═════ Extracted records ═════

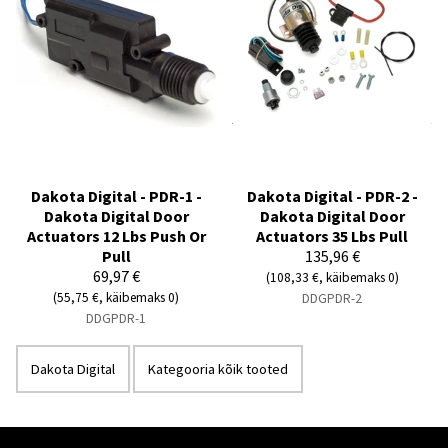
Dakota Digital - PDR-1 -
Dakota Digital - PDR-2 -
Dakota Digital Door
Dakota Digital Door
Actuators 12 Lbs Push Or
Actuators 35 Lbs Pull
Pull
135,96 €
69,97 €
(108,33 €, käibemaks 0)
(55,75 €, käibemaks 0)
DDGPDR-2
DDGPDR-1
Dakota Digital
Kategooria kõik tooted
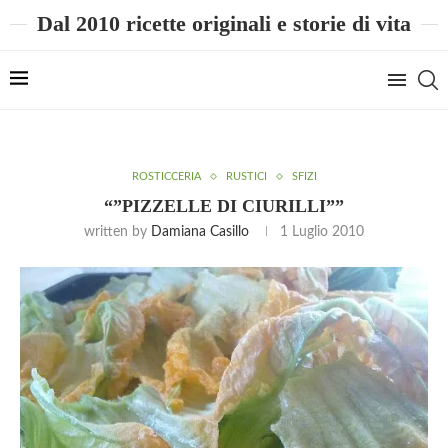
Dal 2010 ricette originali e storie di vita
ROSTICCERIA
RUSTICI
SFIZI
“”PIZZELLE DI CIURILLI””
written by
Damiana Casillo
1 Luglio 2010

═════

**Aim of the task:**
Please update the text of all the records above, replacing every "käibemaks" with "VAT" and keeping everything else the same. Omit the pictures.

**Result for this exercise:**
Dakota Digital - PDR-1 -
Dakota Digital - PDR-2 -
Dakota Digital Door
Dakota Digital Door
Actuators 12 Lbs Push Or
Actuators 35 Lbs Pull
Pull
135,96 €
69,97 €
(108,33 €, VAT 0)
(55,75 €, VAT 0)
DDGPDR-2
DDGPDR-1
Dakota Digital
Kategooria kõik tooted
Dal 2010 ricette originali e storie di vita
ROSTICCERIA
RUSTICI
SFIZI
“”PIZZELLE DI CIURILLI””
written by
Damiana Casillo
1 Luglio 2010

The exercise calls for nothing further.